***** Data shown
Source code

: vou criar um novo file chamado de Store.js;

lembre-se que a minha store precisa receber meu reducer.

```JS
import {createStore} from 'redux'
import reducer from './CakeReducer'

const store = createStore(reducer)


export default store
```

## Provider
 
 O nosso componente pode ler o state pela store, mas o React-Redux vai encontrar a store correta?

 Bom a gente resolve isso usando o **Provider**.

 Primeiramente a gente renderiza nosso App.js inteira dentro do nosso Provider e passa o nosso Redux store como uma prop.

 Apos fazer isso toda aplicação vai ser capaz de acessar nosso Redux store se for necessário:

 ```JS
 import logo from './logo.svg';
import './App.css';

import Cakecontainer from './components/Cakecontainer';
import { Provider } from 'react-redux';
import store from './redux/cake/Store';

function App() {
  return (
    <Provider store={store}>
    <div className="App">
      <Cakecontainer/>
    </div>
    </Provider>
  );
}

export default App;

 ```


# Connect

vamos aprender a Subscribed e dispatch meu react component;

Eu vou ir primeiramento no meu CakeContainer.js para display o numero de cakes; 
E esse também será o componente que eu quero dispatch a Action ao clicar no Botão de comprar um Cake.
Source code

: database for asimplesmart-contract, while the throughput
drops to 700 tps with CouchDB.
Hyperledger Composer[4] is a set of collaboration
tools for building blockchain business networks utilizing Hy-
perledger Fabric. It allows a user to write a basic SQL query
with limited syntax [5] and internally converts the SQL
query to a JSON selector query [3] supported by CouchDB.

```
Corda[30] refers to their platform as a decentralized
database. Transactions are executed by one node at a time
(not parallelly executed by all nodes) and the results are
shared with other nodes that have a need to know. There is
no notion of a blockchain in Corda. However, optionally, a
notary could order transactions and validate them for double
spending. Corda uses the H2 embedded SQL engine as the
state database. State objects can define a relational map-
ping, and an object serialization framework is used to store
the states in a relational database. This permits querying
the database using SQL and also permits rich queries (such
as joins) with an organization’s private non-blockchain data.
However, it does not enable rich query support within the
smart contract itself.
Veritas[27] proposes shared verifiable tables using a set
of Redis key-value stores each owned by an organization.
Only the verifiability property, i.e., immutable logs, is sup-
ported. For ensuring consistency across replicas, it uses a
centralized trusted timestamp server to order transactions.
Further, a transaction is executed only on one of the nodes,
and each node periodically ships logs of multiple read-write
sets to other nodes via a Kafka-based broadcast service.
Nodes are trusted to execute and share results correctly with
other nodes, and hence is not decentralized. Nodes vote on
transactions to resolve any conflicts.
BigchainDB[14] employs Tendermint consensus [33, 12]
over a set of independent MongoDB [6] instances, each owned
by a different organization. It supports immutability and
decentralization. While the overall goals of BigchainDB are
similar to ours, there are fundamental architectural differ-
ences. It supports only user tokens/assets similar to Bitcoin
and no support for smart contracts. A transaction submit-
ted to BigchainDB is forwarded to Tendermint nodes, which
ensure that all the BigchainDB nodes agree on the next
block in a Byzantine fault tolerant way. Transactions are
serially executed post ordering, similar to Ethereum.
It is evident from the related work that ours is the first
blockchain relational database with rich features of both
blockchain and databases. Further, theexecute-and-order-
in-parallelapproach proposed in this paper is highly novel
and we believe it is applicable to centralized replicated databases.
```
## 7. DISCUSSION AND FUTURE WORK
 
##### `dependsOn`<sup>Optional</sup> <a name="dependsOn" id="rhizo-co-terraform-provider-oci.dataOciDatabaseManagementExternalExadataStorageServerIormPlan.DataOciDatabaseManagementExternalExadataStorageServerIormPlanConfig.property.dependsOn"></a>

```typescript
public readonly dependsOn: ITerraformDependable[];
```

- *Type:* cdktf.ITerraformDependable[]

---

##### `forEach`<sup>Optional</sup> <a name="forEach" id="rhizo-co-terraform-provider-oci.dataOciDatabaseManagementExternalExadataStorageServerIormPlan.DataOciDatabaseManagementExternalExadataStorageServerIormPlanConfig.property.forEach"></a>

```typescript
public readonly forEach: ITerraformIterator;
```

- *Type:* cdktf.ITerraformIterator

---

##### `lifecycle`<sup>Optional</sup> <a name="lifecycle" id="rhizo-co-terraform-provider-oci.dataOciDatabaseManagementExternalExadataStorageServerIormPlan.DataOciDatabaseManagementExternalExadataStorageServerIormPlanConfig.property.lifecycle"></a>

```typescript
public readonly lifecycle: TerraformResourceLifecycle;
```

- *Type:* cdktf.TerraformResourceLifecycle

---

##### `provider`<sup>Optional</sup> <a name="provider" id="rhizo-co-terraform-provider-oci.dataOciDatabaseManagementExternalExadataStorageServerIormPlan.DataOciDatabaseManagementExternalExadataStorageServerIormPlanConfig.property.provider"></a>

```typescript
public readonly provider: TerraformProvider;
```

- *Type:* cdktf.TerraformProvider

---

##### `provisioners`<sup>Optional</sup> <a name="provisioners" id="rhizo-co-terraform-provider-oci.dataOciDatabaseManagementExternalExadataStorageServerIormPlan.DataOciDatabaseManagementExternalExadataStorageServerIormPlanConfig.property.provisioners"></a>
**********
Among the lines above, some may include the string "gente"; state how many, and nothing more.

— Solved problem —
2